Ao meu redor apenas mofo e sujeira. Meu olfato parece ter se degradado junto
com meu senso de higiene. Talvez seja a minha visão, não sei ao certo, mas
consigo sentir a podridão, talvez seja só eu. Olho no espelho ao final de meu
expediente e no início de cada dia e não me vejo. Vejo algumas dobras
gordurosas, vejo olhos tampados por pele. Vejo também o meu couro cabeludo
encoberto parcialmente por ralos fios de cabelo tingidos de acaju. É triste olhar
para o que seria seu reflexo e não saber mais nem a que gênero pertence.

Somos sós, e sabemos disso. Essa é nossa essência, banal e crua.


Naturalizamos tanto a solidão que não as enxergamos, a não ser quando nos
vemos entalados em um túnel escuro. Antes desse momento a nossa vida
parece ser feita apenas de interseções. que sorriso bonito, quer ir para o meu
apartamento? fode, me fode, gosto tanto de você, adoro seu sorriso, eu te
amo, nunca me deixe, acho que as coisas perderam o brilho, o encanto, você
sabe, eu te adoro, me deixe só, que sorriso bonito, vamos pra um motel, me
fode...

Agora estou aqui, a fritar batatas. Os homens sempre foram feitos de carência,
cacetes duros e insegurança. Mas não comigo, não mais. Eu sou quem frita as
batatas. Nos meus cabelos ralos um pano, na minha boca pouco mais de uma
dúzia de dentes. E no resto, pele velha e relaxada.
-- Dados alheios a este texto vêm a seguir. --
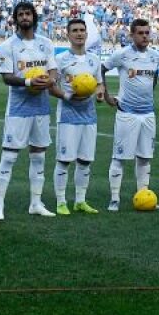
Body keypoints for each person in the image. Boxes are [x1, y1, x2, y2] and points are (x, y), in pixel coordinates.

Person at [0, 1, 58, 220]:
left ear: (34, 17)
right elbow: (6, 77)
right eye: (20, 14)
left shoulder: (46, 43)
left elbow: (54, 71)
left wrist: (49, 82)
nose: (24, 17)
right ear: (15, 18)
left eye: (28, 14)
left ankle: (36, 203)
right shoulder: (8, 45)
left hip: (41, 109)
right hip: (18, 109)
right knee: (9, 156)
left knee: (39, 157)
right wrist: (30, 82)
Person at [103, 18, 159, 210]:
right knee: (119, 157)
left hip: (148, 114)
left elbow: (153, 79)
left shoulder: (155, 56)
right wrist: (105, 95)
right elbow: (101, 69)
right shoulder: (122, 55)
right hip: (126, 113)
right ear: (132, 35)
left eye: (147, 32)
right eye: (140, 33)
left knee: (145, 157)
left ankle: (143, 195)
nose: (145, 36)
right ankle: (114, 198)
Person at [50, 19, 104, 215]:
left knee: (85, 160)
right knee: (64, 160)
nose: (79, 33)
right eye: (75, 30)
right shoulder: (61, 59)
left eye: (82, 30)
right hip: (67, 116)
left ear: (86, 34)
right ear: (68, 34)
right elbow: (52, 85)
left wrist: (99, 93)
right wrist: (65, 95)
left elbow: (99, 84)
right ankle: (61, 201)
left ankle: (80, 200)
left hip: (89, 116)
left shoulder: (94, 60)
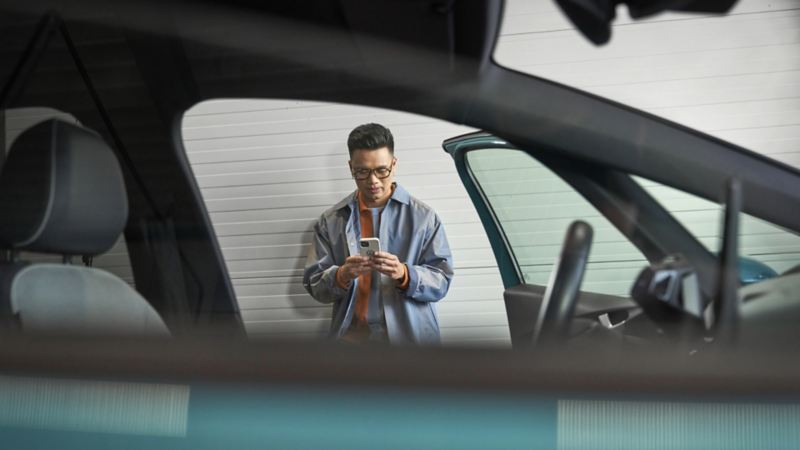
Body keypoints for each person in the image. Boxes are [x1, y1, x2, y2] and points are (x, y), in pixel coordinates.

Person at [303, 123, 454, 345]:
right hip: (351, 344)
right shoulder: (331, 221)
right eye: (362, 172)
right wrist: (342, 275)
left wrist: (405, 274)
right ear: (350, 167)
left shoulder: (424, 218)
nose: (373, 181)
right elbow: (314, 284)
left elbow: (442, 281)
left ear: (394, 165)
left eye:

Não tenho mais gênero.
Sou apenas um humano. Eu cago e mijo, mais que nunca diga-se de
passagem, e frito batatas.

Nenhum túnel vai cruzar o meu novamente, agora ele é demasiado estreito.
Sou só, sempre fui. Mas antes tinha aquela falsa esperança, aquela mesma
que você tem. Aquela que talvez fosse a única que me acompanhou a vida
inteira, agora não mais. Sou só. Sempre fui.